Consigna – Localiza en el listado de abajo cada línea en la que aparece la palabra "altos" y cópiala.

-- -- --

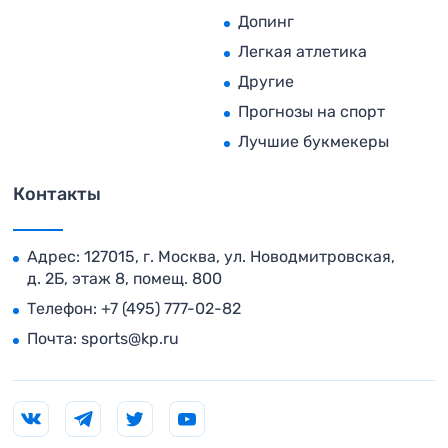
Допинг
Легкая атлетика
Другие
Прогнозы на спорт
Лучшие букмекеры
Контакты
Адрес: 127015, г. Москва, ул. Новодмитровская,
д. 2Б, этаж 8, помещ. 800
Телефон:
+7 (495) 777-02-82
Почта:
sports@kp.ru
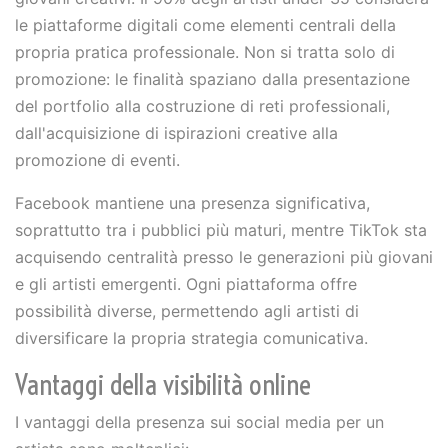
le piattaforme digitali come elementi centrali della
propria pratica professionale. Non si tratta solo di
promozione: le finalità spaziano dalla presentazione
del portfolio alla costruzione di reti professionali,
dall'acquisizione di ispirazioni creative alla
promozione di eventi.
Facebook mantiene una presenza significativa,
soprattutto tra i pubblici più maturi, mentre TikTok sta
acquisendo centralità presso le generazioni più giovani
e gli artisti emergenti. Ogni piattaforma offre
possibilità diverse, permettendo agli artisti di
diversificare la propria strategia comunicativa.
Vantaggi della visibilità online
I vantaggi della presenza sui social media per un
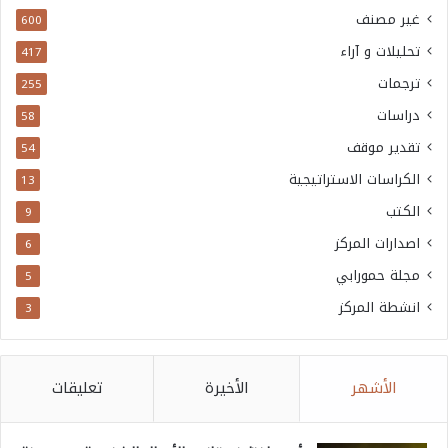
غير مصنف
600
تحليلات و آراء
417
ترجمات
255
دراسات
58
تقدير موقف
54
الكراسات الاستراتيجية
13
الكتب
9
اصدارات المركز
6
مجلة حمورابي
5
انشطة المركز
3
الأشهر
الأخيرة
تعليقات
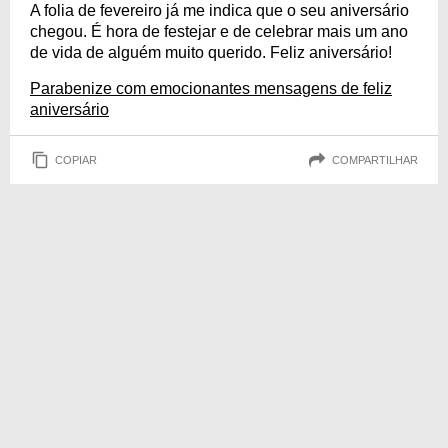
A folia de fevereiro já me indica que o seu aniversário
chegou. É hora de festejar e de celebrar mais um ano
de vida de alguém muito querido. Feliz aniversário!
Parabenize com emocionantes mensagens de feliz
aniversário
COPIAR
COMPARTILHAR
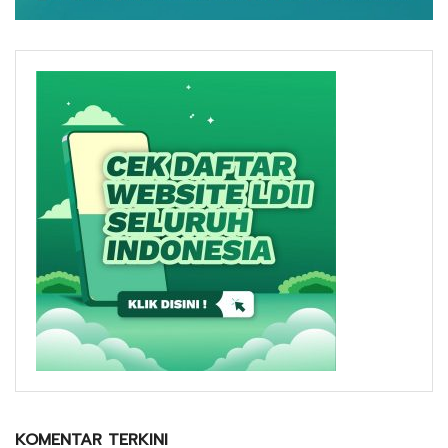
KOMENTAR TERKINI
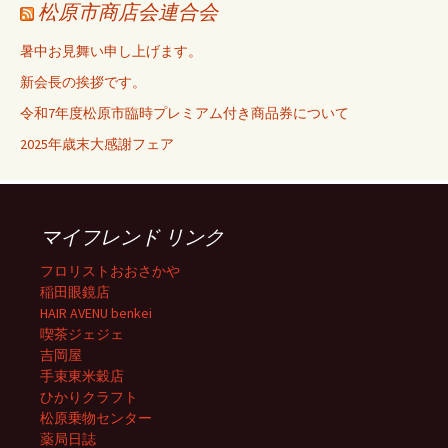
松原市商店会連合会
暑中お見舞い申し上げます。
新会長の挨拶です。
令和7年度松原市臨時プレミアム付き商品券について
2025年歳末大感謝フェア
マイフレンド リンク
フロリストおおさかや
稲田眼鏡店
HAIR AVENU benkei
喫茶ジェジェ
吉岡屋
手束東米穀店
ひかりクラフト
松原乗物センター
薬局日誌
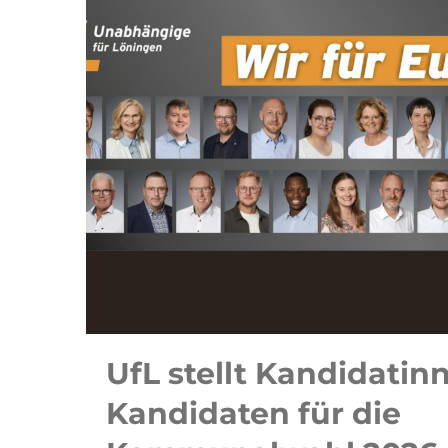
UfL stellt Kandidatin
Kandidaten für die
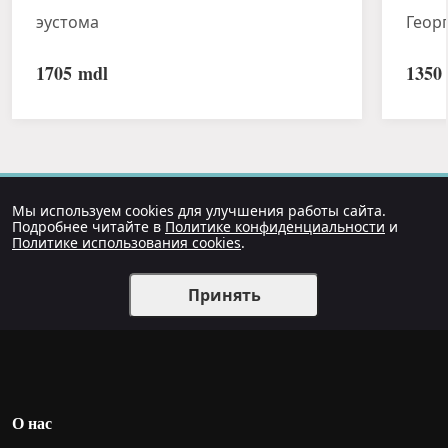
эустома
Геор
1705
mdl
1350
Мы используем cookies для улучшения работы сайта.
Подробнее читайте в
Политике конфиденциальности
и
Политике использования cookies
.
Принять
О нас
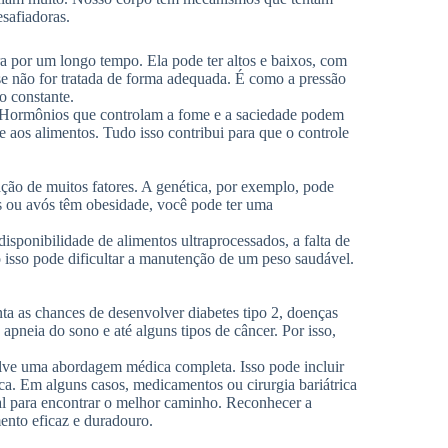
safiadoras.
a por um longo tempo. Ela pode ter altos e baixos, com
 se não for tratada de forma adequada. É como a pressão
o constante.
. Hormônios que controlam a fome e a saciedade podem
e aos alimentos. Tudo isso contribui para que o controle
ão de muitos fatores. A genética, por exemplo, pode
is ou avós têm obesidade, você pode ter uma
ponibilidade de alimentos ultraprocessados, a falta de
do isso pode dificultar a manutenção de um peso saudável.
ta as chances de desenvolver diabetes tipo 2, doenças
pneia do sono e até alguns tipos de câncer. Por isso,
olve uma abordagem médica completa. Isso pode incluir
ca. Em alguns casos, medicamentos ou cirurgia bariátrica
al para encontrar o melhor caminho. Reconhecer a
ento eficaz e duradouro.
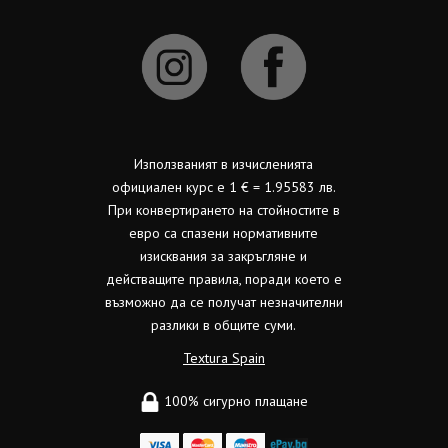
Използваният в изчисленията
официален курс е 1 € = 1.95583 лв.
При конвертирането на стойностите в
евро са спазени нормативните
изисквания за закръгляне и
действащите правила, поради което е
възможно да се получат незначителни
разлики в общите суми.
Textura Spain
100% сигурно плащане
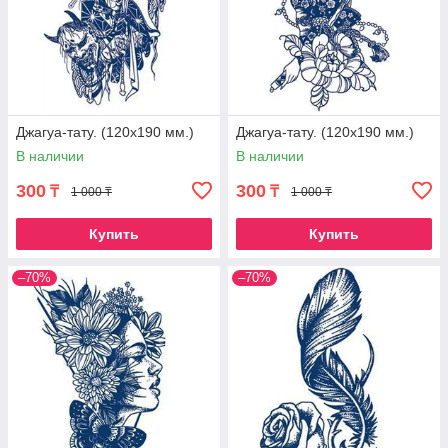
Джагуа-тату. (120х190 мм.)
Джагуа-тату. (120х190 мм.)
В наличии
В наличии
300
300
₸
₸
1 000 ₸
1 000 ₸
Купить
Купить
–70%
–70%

-- -- --

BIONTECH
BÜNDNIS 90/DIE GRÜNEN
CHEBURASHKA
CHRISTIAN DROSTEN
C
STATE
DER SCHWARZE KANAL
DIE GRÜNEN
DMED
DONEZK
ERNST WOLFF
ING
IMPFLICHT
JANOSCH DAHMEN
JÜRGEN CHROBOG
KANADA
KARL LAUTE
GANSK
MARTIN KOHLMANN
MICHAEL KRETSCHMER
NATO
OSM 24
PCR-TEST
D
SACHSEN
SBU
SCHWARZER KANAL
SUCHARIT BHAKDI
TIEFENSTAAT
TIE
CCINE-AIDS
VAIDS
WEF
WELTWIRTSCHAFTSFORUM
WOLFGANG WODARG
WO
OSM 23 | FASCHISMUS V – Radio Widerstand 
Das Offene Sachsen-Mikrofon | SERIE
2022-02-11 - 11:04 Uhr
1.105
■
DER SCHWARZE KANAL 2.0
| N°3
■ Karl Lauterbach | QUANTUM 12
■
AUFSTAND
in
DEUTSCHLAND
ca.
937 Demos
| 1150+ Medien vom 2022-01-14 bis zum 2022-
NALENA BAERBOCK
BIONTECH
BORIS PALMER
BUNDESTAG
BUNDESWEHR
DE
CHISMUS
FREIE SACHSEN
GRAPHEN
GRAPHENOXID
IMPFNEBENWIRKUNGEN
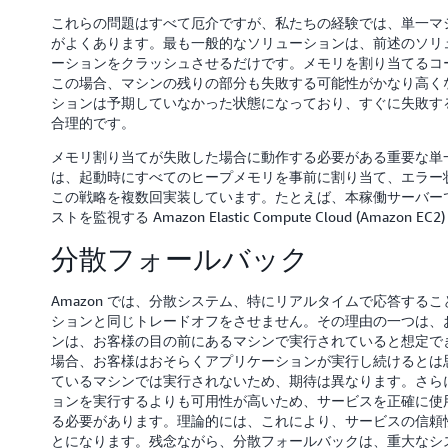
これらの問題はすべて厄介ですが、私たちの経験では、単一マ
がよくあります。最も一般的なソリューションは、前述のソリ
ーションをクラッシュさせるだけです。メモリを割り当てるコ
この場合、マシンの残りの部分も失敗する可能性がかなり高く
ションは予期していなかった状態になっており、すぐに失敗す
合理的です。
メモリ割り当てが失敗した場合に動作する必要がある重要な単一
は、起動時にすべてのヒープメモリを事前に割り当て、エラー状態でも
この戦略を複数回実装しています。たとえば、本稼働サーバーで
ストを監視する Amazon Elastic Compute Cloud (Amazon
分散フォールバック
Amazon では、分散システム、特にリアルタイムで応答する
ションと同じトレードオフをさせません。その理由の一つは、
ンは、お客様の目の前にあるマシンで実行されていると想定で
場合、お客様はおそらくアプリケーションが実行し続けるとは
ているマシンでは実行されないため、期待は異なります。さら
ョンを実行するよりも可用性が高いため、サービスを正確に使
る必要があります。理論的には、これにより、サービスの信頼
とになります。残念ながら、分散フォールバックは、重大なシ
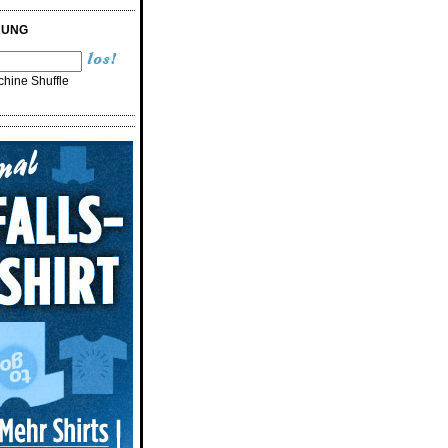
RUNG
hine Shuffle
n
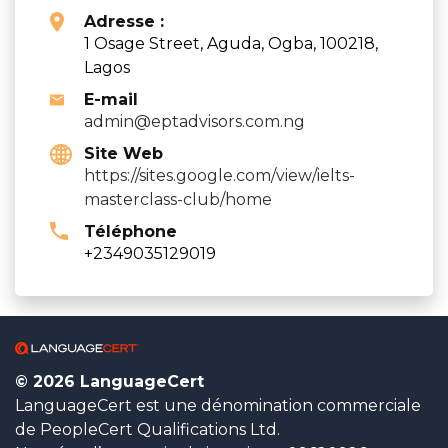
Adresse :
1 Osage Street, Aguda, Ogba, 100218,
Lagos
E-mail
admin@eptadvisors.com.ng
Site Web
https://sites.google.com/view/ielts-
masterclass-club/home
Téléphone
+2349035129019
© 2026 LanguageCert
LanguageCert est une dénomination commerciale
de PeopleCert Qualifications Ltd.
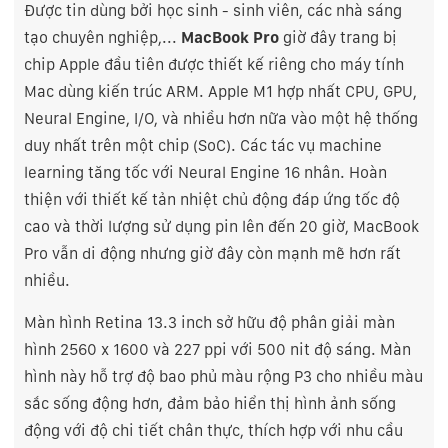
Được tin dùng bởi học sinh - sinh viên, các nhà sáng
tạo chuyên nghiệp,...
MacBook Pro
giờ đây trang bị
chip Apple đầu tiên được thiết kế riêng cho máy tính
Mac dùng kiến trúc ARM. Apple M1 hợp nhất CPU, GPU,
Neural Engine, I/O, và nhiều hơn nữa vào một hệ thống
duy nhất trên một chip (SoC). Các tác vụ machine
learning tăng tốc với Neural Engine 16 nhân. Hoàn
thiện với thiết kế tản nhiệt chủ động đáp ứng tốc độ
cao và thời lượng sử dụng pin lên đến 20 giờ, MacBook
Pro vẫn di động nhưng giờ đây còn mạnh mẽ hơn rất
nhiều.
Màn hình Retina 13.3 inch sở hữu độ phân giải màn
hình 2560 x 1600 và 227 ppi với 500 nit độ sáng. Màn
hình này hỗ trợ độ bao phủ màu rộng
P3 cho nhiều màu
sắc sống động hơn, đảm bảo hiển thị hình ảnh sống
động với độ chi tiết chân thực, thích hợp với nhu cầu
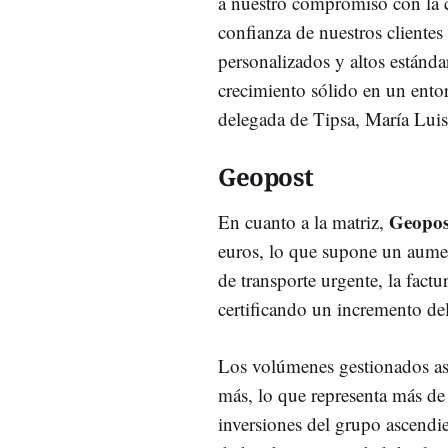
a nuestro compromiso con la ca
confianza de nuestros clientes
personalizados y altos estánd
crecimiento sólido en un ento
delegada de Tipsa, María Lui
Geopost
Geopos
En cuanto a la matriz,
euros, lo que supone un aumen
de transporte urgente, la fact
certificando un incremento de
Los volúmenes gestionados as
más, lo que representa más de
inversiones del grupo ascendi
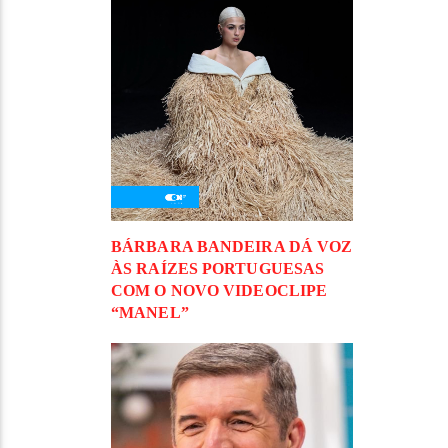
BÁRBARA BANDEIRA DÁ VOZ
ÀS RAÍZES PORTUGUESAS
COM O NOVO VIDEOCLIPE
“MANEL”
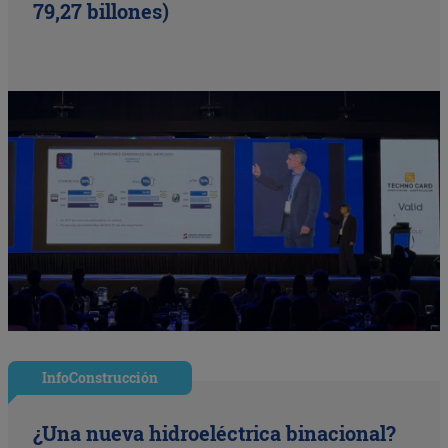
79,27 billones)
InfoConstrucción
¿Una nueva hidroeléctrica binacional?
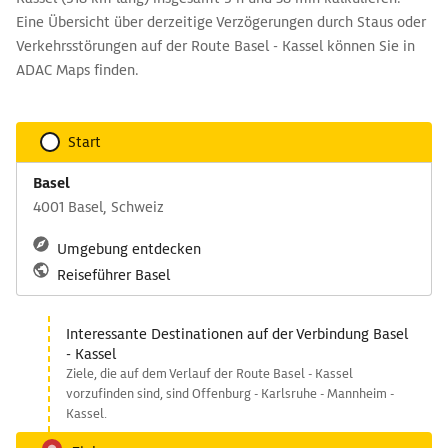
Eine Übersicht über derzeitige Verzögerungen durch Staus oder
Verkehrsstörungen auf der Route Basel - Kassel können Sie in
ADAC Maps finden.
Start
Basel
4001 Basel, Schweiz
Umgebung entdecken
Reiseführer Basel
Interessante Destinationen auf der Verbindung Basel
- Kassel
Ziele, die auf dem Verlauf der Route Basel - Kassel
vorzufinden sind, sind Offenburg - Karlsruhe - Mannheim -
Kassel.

-- -- --

Solución del ejercicio –
a por um longo tempo. Ela pode ter altos e baixos, com
personalizados y altos estánd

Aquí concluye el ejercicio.